Teachers must do their share Public schools are trying to cope with major cuts in education funding. The unions have a stake in this, too.

Posted: March 29, 2010

New Jersey public school teachers face a difficult test: accept salary freezes and contribute to their health-insurance costs or face layoffs.

School districts across the state are scrambling to plug projected budget gaps stemming from deep cuts in state funding.

Gov. Christie last week urged local public school employee unions to reopen their contracts and freeze salaries for a year. It is a difficult but reasonable request given the state's $11 billion deficit on a roughly $30 billion budget.

Christie says everyone has to share the pain. The governor is taking the difficult but necessary steps. His message of shared sacrifice would have more credibility if he reinstated a tax increase on residents earning more than $400,000 that expired Jan. 1.

Senate President Stephen Sweeney (D., Gloucester) has proposed a reasonable compromise to implement the tax for at least a year. Sweeney doesn't want to raise taxes, but said the tax on wealthy residents would raise more than $800 million and help offset cuts in school funding.

In these tough times, not just teachers should be asked to sacrifice. All stakeholders who support public education - administrators and support staff - also should do their part.

A handful of unions have agreed to renegotiate part of their contracts to save jobs. But many, led by the powerful New Jersey Education Association, oppose the effort. The state can't mandate changes in the union contract. But if the union leaders resist the wage freeze, many of their members may lose their jobs. That's shortsighted.

Educators have typically received annual raises of more than 4 percent. It's fine to reward teachers, but the steady pay hikes have translated into high property taxes that many can't afford.

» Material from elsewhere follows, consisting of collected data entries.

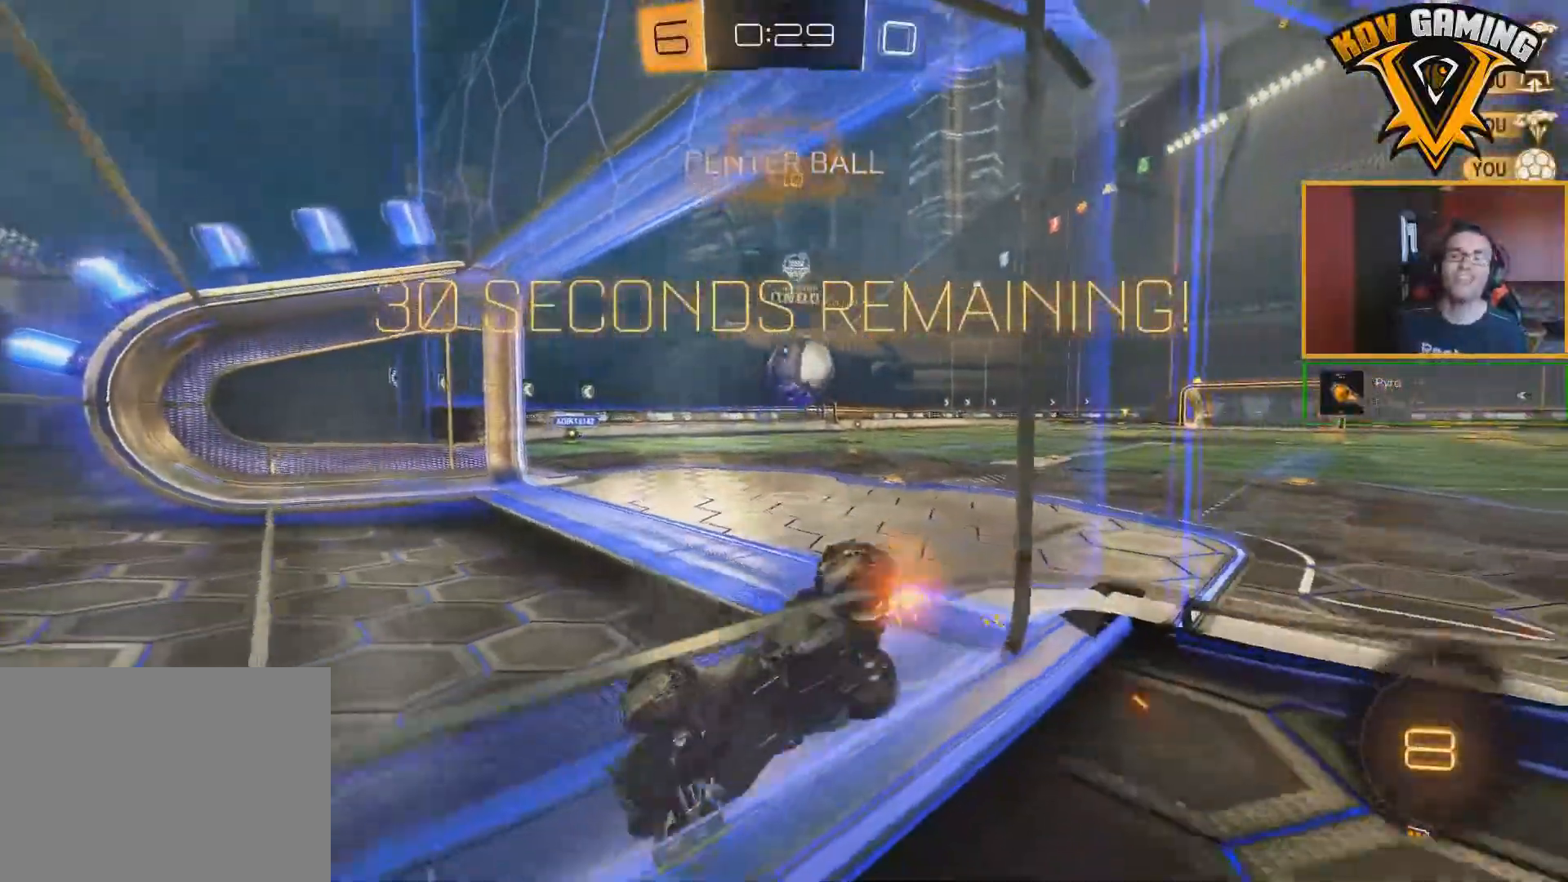
{"buttons": ["R2"], "left_stick": "right", "right_stick": "center", "events": []}
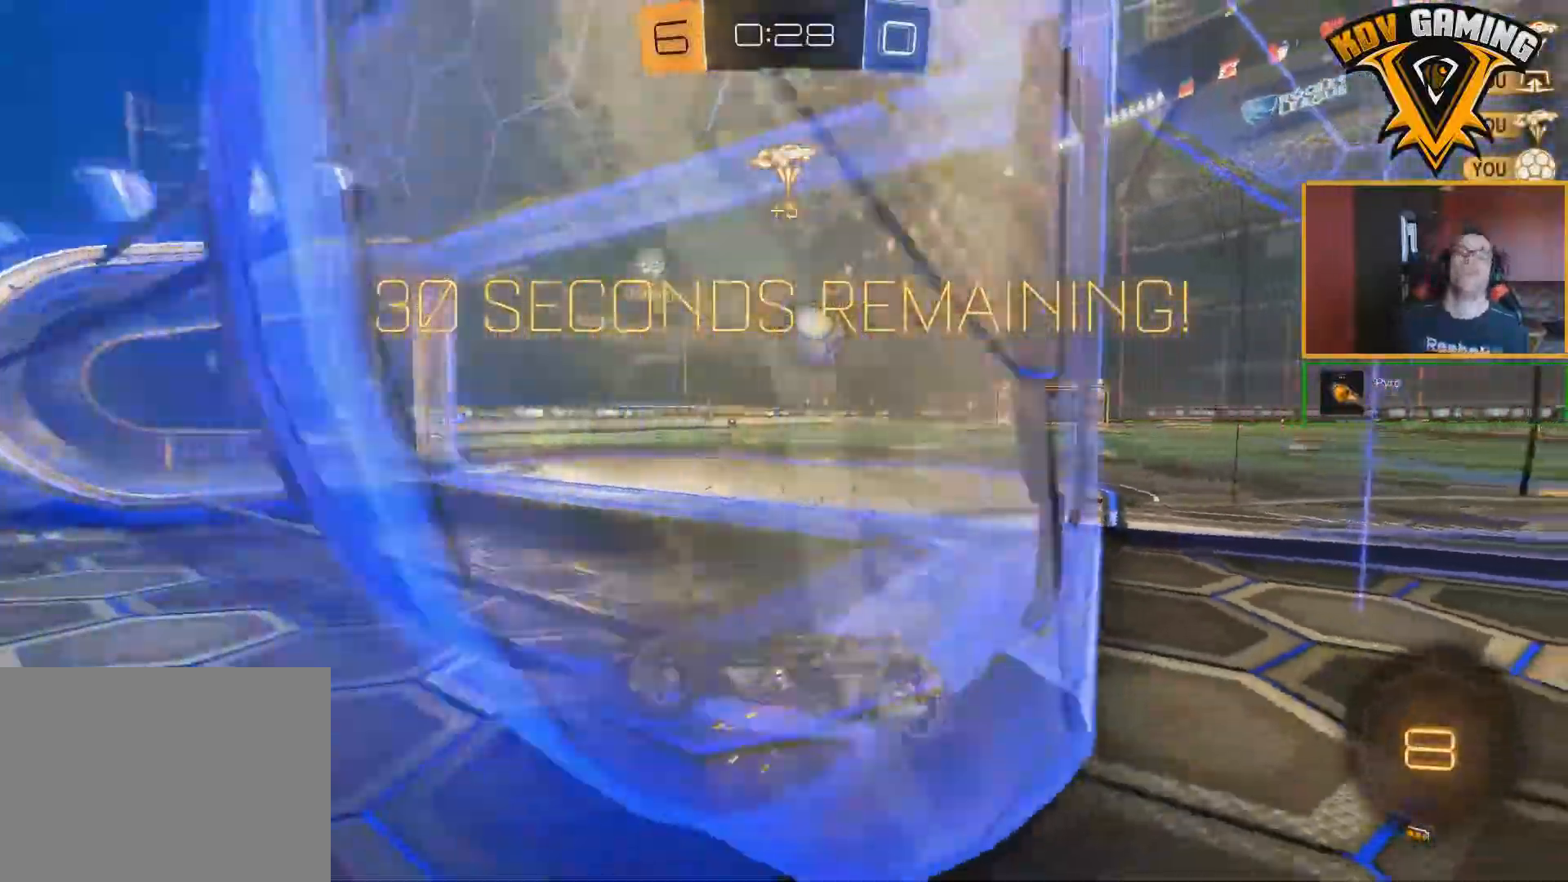
{"buttons": ["R2"], "left_stick": "right", "right_stick": "center", "events": []}
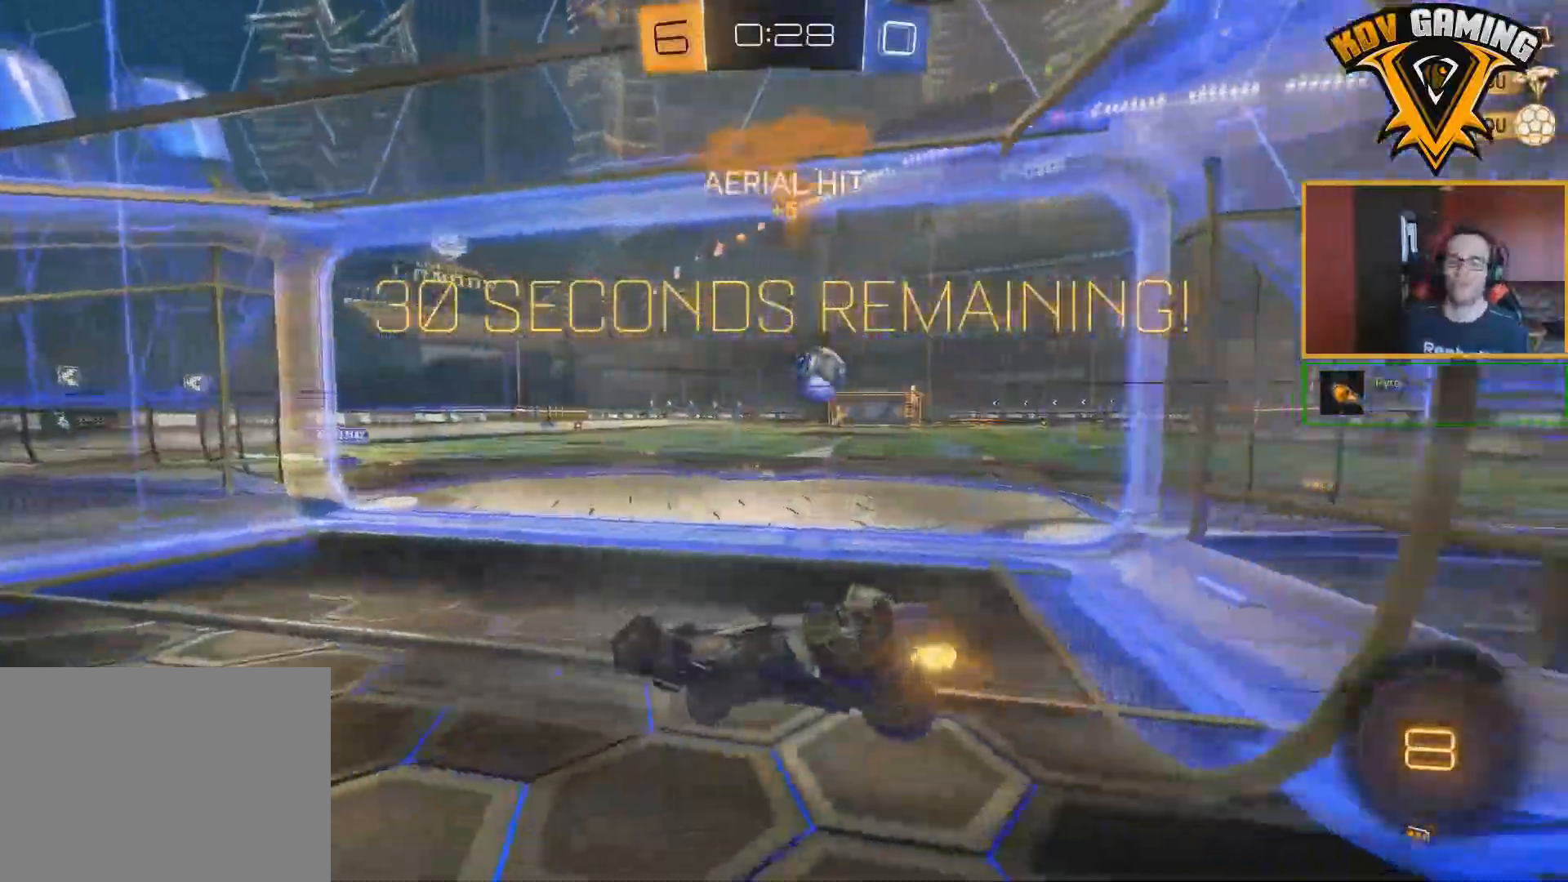
{"buttons": ["B", "R2"], "left_stick": "right", "right_stick": "center", "events": [[383, "B", "down"]]}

Having school employees contribute to their health insurance is also a reasonable request. This is something most employees in the private sector have been doing for years.

School employees are going to have to contribute in the coming years anyway. Under legislation signed by Christie last week, state workers will be required to pay at least 1.5 percent of their salaries toward health coverage when their current contracts expire.

When the economy recovers, the unions can negotiate to lift the salary freeze. Even with union concessions, it will take more belt-tightening to avoid cutbacks. Districts need to carefully scrutinize spending and find more ways to save.

A report by the Cherry Hill Reform Committee found that the school district could see up to $7.8 million in annual savings by switching to a state health insurance plan. Other recommendations may require legislation, but offer a starting point.

Christie and Sweeney, like many in New Jersey, seem to agree that the state is taxed out. The teachers' unions (and the wealthy) should share in the sacrifice.